Well, hopefully, what this all really means is that Microsoft has taken things back to basics for now and will, over time, slowly rework the concepts into the service in a way that doesn’t restrict and criminalise the user. Most of the concepts that were removed seem to be (without knowing how the black box works) software or service related so even though I am wondering why Microsoft’s attitude on this sounds like a petulant child , it’s not like they can’t do something better without a massive revision of the XB1.
I’m sorry to disagree with you, but I don’t think we lost anything at all. If Microsoft’s plan was so awesome, so unbelievably advantageous to the consumer, then why did it all come to this? It was a failure of an idea to start with, and people weren’t buying into it. Microsoft had no choice but to do away with their DRM policies in the face of overwhelming negative opinion from the public. None of what they originally offered appealed to me in the slightest. Good riddance.
Thank you so much for this argument. Like for real.
to start i want to state that, yes i just created my account but i did so because i strongly believe that we took a step backwards in terms of innovation and new experiences. And no, i am not an Xbot.
Also english is not my first language so bare with me.
i did not read all the comments, so i ignore if this has been said.
the drm proposed by microsoft was (in my opinion) the right move, it makes sense if you consider it as a anti-piracy tool, because you will have people lending video games in digital format. This is necessary because in contrast with steam the account holder could play at the same time that the person who lend it, now the part about the used games being sold and bought at selected retail stores makes sense if you consider a mechanism that ensures there is no fraud and you don’t want users bitching about problems or frauds: it is like outsourcing that bitching to gamestop, its cheaper for microsoft (if i had to manage their business i would do the same, who wouldn’t). Having said that, i actually don’t care about their reasons i just wanted the ability to share my games with my brother over the cloud. I too think the ability to change game without the disc and drm handling is the future but i agree with the notion of disabling all this goodness when not online every 24hrs and just put your disk in, it would have been a nice middle ground.
On a different subject, i have both 360 and ps3, think both have good exclusives (thats why i have both) but this time i think sony behaved unlike a serious company, threw the rock and hid the hand, they let microsoft take all the shit and at the end said it was up to the publishers to use the proposed used games mechanics. This time i had the impression that the ones that dared and proposed where microsoft, sony just waited to see the xbox one and followed suit, why do i have this impression, well at their console reveal (before E3) they just showed games and it was supposed to be a “console reveal”, some people liked it but i wanted to see the console. And at E3 they revealed the console but all the functions where in response to what the xbox one did on their reveal, but more importantly they just said what it does they didn’t actually showed it in action (microsoft did) they confused the audience with bright lights and music and jabs at microsoft.

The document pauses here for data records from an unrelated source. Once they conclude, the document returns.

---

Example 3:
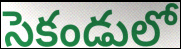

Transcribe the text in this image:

సెకండులో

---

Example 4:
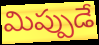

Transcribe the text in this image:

మిప్పుడే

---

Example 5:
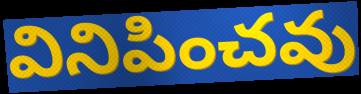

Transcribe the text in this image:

వినిపించవు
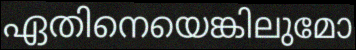
ഏതിനെയെങ്കിലുമോ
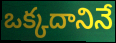
ఒక్కదానినే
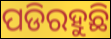
ପଡିରହୁଛି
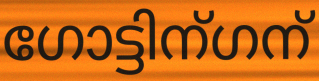
ഗോട്ടിന്ഗന്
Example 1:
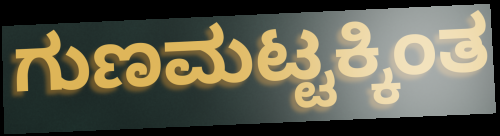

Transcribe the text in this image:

ಗುಣಮಟ್ಟಕ್ಕಿಂತ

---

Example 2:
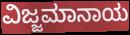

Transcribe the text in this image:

ವಿಜ್ಜಮಾನಾಯ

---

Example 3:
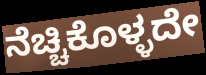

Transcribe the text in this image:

ನೆಚ್ಚಿಕೊಳ್ಳದೇ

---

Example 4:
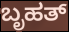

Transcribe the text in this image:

ಬೃಹತ್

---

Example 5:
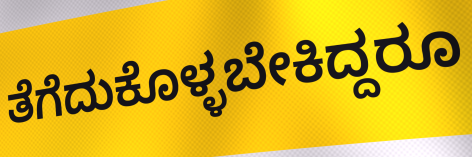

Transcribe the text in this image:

ತೆಗೆದುಕೊಳ್ಳಬೇಕಿದ್ದರೂ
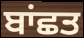
ਬਾਂਛਤ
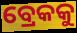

i think we as a consumers delayed the advancement of this generation consoles by playing into sony bs.
also i would like to ad that a license check up every 24hrs is really quick its no heavier than a xbox 360 game update 4 to 12 mb that is done in a minute tops, i have been reading about the bad internet service in Australia and i can relate i live in the countryside in Mexico where i pay 1400 pesos (about 100 us dollars) for 5 mb broad band and on top of that get disconnected every 20 min but i was all for MS drm and 24hr checkup i think that for the legitimate user it was a good option. Also i know that in the US used games are cheap but in Mexico i would dare say most of latin america used games go for 5 to 10 us dollars cheaper than new ones, so no big problem there
This article sums my thoughts up exactly. I suppose you can still have some aspects of the Xbox One’s original vision if you purchase your games digitally, but I liked the idea of buying the physical product and then not having to change disks.